Approche de l’Advaita à partir de ce qu’on appelle « objet »
Il existe également une approche tout à fait différente pour parvenir au même but, celui de réaliser l’unicité. Vous voyez, nous parlons d’« objets » comme s’il s’agissait de faits établis. Mais qu’est-ce qu’un « objet » ? N’est-ce pas une convention pour une expérience qui n’est guère plus qu’une inférence, ou une extrapolation d’une perception par les sens ? Je vois une forme, une dimension, mais cette forme dépend de ma vision, de mes yeux et de mes cellules cérébrales pour interpréter l’« observation ». Par exemple, que se passe-t-il lorsque je souhaite distinguer si quelque chose est une énorme sphère ou un minuscule grain ? Tout d’abord, j’ai besoin d’un critère de comparaison pour juger de la taille de l’objet. Ainsi, si mes organes de perception ou mes capteurs se trouvaient dans le vide, sans possibilité de comparaison avec d’autres objets, je serais incapable de faire cette distinction. Ensuite, la perception du contour de l’objet, avec ses délimitations évidentes, nécessite tout aussi évidemment un critère pour mon organe de perception. Autrement dit, mon œil perçoit une gamme définie du spectre de la lumière visible. Supposons que mon œil soit sensible à une gamme de longueurs d’onde différente de celle qui est actuellement le cas. L’objet serait alors perçu de manière tout à fait différente, n’est-ce pas ? Il aurait une taille et une apparence entièrement différentes, et serait donc, pour le percevant, un objet différent de celui qui est actuellement perçu. Et en présence d’un autre moyen de communication entre l’objet et l’observateur, sous la forme de mon corps-esprit et de mes sens, il se pourrait bien qu’il n’y ait aucune limite observable à l’« objet ». Je ne serais alors pas en mesure de percevoir l’objet du tout ou, pour le dire autrement, pour l’observateur, l’objet n’« existerait » même pas !
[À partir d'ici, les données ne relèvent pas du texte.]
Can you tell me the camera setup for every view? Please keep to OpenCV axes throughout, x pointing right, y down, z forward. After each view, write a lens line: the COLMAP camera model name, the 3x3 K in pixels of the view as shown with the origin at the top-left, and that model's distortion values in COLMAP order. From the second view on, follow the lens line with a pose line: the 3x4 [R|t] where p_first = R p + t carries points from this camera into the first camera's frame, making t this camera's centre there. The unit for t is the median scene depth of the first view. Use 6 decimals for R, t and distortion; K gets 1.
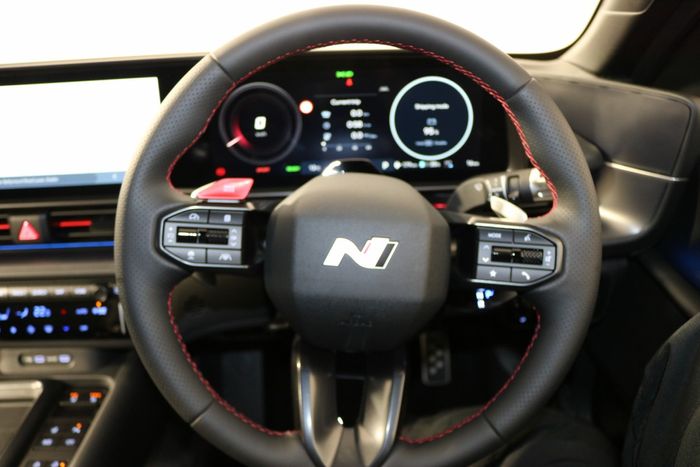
lens RADIAL K [[579.2, 0, 352.8], [0, 579.2, 230.7], [0, 0, 1]] dist [-0.164366, 0.127428]
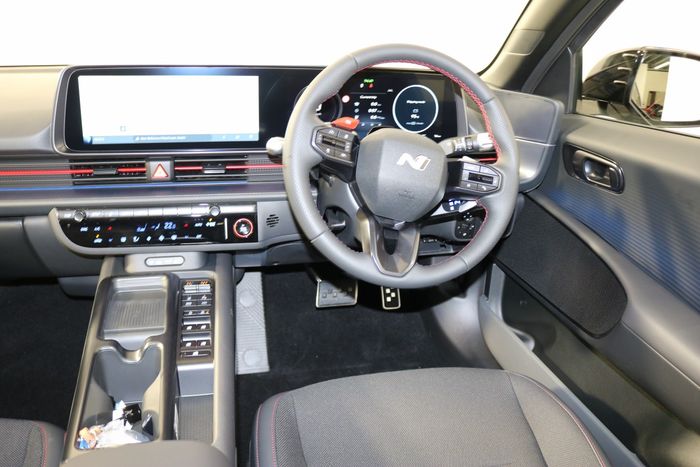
lens RADIAL K [[579.2, 0, 352.8], [0, 579.2, 230.7], [0, 0, 1]] dist [-0.164366, 0.127428]
pose [[0.977143, -0.006906, 0.212470, -0.412853], [0.017204, 0.998763, -0.046661, 0.244609], [-0.211885, 0.049250, 0.976053, -0.617019]]
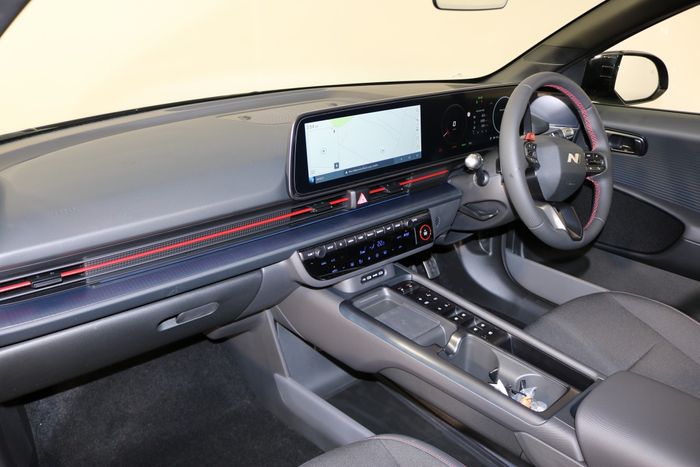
lens RADIAL K [[579.2, 0, 352.8], [0, 579.2, 230.7], [0, 0, 1]] dist [-0.164366, 0.127428]
pose [[0.787499, -0.208733, 0.579893, -1.683756], [0.228606, 0.972710, 0.039679, 0.018611], [-0.572350, 0.101320, 0.813726, -0.409057]]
À ce stade, il devient tout à fait clair que l’observateur et l’objet ne forment qu’un continuum et qu’il est absurde de parler de l’« objet » comme existant en soi, indépendamment de l’observateur, comme le veut la vision conventionnelle actuelle. Remplacez maintenant « objet » par « monde » et, une fois encore, il devient clair que le monde n’existe pas indépendamment de moi-même. Ce sont le corps, l’esprit et les sens qui, collectivement, ont engendré le monde entier ! Mais par le même raisonnement — ou plutôt, par l’enquête —, on voit maintenant que cette nouvelle intuition s’applique également au corps-esprit et aux sens. Même ceux-ci n’existent pas en tant qu’entités à part entière !
En fin de compte, eux aussi se dissolvent en quelque chose d’autre, dans l’Infini. Un usage verbal continu, à travers des millénaires d’adhésion conceptuelle servile, leur a donné l’apparence d’une pseudo-réalité. Seul le Principe-« Je » auto-lumineux peut être dit exister avec certitude ; c’est celui auquel j’ai toujours un accès immédiat et non conceptuel sans passer par l’esprit et les sens, et auquel le terme « Je » fait directement référence. Une fois encore, je suis Cela seul, et Cela est un principe sans naissance et sans mort. Ainsi, nous avons démontré la vérité de l’advaita d’une autre manière.